• Description of the task: Extend the flyback converter lab procedure past its final board setup step.

• Text section:
"""

ATTENTION: This experiment is designed to limit the output voltage to be less than 50V DC. Only use duty ratios, frequencies, input voltage, or loads that are given here.

This experiment will utilize the DC-DC converter board provided by HiRel Systems. http://www.hirelsystems.com/shop/Power-Pole-Board.html

Information about the board operation can be found in this collections video “Introduction to the HiRel Board.”

The procedure shown here applies to any simple flyback converter circuit that can be built on proto boards, bread boards, or printed circuit boards.

1. Board setup:

  1. Connect the ±12 signal supply at the "DIN" connector but keep "S90" OFF.
  2. Make sure that the PWM control selector is in the open-loop position.
  3. Set the DC power supply at 16 V. Keep its output disconnected from the board for now.
  4. Before connecting the load resistor, adjust it to 10 Ω.
  5. Build the circuit shown in Fig. 3 by using the lower MOSFET and flyback magnetic board.
    1. Note that the turns ratio N1/N2=2.
  6. Connect "RL" across "V2+" and "COM."
    1. NEVER Disconnect the load during the experiment as the boost converter can become unstable and cause damage to the board.
  7. Make sure the switch array for MOSFET selection (lower MOSGET), PWM selection, and other settings are correct to achieve a functional Fig. 3.

"""

• Information supplied:
"""

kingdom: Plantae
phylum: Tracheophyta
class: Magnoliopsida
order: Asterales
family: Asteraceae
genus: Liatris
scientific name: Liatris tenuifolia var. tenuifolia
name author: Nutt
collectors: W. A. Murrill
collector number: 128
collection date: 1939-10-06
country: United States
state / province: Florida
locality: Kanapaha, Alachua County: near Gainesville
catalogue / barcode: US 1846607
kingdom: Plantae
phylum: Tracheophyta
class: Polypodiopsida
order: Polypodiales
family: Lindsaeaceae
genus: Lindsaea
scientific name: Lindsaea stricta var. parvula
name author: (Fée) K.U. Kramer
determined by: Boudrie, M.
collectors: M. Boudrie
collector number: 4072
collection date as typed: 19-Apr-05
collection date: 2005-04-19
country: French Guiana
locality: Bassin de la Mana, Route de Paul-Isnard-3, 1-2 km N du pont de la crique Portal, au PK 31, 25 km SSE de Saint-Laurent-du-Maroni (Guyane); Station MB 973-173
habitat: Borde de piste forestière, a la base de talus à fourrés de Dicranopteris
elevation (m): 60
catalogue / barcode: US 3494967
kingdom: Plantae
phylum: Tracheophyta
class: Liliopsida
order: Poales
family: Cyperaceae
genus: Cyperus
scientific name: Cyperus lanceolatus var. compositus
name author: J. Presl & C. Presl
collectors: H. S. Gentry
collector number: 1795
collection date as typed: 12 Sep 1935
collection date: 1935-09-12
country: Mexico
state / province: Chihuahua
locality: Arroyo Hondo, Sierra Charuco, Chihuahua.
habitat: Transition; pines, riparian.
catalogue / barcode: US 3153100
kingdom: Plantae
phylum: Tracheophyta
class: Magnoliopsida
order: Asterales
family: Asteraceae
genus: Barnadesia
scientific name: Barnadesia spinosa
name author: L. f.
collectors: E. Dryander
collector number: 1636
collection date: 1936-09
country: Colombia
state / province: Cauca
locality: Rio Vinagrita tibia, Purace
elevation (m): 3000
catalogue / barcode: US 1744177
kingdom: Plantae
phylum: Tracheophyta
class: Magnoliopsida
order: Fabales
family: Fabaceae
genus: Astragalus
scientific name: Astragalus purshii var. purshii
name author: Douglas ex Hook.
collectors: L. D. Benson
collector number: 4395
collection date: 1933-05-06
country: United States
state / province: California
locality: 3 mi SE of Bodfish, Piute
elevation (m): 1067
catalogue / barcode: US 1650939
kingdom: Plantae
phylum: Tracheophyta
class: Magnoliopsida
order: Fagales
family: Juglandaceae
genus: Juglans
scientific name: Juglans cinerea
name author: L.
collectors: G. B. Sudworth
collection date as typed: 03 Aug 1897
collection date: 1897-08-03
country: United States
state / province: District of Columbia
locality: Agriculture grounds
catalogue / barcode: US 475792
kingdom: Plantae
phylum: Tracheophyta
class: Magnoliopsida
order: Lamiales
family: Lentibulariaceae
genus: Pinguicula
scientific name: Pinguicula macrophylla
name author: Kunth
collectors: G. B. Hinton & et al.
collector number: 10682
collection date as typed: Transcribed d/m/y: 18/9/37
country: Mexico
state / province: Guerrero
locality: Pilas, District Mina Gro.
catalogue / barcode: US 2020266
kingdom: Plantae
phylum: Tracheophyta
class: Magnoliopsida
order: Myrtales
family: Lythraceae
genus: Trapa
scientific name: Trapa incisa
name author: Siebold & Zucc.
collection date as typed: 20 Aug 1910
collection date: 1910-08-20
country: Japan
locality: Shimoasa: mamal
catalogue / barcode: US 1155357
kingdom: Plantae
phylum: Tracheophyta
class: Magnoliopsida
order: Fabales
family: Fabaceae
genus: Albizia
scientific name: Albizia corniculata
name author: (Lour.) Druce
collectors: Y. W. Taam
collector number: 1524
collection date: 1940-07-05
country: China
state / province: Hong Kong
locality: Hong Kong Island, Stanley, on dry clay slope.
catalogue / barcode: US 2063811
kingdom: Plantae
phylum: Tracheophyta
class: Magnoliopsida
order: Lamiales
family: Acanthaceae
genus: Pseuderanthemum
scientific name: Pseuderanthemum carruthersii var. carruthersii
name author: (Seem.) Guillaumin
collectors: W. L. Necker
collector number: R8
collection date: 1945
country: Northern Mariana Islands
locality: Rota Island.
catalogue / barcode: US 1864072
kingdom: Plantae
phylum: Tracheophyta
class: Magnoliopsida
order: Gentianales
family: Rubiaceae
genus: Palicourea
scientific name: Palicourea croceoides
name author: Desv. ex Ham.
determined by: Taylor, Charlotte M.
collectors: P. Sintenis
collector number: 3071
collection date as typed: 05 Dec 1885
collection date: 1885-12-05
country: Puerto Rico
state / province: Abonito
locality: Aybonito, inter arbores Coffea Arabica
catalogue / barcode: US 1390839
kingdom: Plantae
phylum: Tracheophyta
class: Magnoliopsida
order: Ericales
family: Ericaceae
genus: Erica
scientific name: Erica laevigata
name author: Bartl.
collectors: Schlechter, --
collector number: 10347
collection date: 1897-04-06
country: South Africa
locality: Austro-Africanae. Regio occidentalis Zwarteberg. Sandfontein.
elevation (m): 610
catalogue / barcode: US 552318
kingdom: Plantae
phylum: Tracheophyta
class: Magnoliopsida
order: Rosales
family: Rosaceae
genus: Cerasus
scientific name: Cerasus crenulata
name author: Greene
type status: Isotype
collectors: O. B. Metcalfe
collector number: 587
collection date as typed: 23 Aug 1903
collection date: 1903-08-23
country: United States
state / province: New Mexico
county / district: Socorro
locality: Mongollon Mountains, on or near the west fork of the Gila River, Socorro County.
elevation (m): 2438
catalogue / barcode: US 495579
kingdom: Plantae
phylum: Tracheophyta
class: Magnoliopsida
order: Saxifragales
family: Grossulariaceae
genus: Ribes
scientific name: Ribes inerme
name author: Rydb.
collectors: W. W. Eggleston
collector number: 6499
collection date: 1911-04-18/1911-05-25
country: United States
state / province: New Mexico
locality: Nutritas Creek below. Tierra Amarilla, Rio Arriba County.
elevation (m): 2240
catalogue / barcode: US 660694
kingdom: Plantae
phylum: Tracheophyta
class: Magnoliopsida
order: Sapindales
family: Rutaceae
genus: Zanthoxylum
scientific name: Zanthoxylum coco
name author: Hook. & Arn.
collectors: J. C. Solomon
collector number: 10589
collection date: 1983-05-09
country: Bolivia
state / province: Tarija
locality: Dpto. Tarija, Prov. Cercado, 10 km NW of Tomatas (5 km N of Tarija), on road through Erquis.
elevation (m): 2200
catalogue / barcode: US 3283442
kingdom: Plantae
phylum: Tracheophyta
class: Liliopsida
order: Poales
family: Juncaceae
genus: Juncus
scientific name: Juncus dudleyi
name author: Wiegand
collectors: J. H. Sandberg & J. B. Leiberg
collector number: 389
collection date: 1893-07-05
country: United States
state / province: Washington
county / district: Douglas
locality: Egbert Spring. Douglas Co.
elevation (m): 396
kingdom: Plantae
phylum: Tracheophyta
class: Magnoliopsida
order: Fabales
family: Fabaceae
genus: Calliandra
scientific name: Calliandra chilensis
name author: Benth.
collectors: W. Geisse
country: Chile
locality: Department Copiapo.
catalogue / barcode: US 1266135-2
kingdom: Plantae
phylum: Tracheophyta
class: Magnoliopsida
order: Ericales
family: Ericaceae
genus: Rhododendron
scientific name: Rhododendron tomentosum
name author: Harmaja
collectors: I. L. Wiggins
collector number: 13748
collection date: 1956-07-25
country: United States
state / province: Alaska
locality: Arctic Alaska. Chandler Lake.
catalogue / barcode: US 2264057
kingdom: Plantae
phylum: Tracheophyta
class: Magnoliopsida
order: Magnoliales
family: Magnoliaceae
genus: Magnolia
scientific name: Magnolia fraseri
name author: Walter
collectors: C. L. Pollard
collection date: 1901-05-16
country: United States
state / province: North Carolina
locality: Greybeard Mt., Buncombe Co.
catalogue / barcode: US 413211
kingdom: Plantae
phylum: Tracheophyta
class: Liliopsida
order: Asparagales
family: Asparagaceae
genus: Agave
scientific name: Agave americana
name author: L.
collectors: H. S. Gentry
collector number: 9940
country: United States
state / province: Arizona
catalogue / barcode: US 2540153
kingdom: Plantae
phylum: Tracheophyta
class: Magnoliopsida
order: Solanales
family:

"""

• Exercise result:
Figure 1
Figure 3. Flyback converter circuit

2. Adjusting the Duty Ratio and Switching Frequency

  1. Connect the differential probe across the gate-to-source of the lower MOSFET.
  2. Turn ON "S90." A switching signal should appear on the scope screen.
    1. Adjust the signal time axis to see two or three periods.
    2. Adjust the frequency potentiometer to achieve a frequency of 100 kHz (period of 10 µs).
  3. Adjust the duty ratio potentiometer to achieve a 50% duty ratio (on-time of 5 µs).

3. Flyback Converter Testing for Variable Input

  1. Connect the input DC power supply, which is already set at 16 V, to "V1+" and "COM."
  2. Connect a regular probe to measure the input current at "CS1." Make sure the ground connector is connected to "COM."
    1. Connect the differential probe across the load.
    2. Capture the waveforms and measure the output voltage mean, input current peak, and input current mean.
    3. Record the input current and voltage readings on the DC power supply.
  3. Adjust the input voltage to 11 V, 13 V, and 15 V.
    1. Repeat the above steps for each of these voltages.
  4. Disconnect the input DC supply and adjust its output to 16 V.

4. Flyback Converter Testing for Variable Duty Ratio

  1. Connect a regular probe across the gate to source of the lower MOSFET.
  2. Connect the differential probe across the load.
  3. Connect the input DC supply to "V1+" and "COM."
  4. Capture the waveforms and measure the output voltage mean and on-time of the gate-to-source voltage (also the duty ratio).
    1. Record the input current and voltage readings on the DC power supply.
  5. Adjust the duty ratio to 10%, 25%, and 40%. Repeat the above steps for each of these three duty ratios.
  6. Reset the duty ratio to 50%.
  7. Disconnect the input DC supply.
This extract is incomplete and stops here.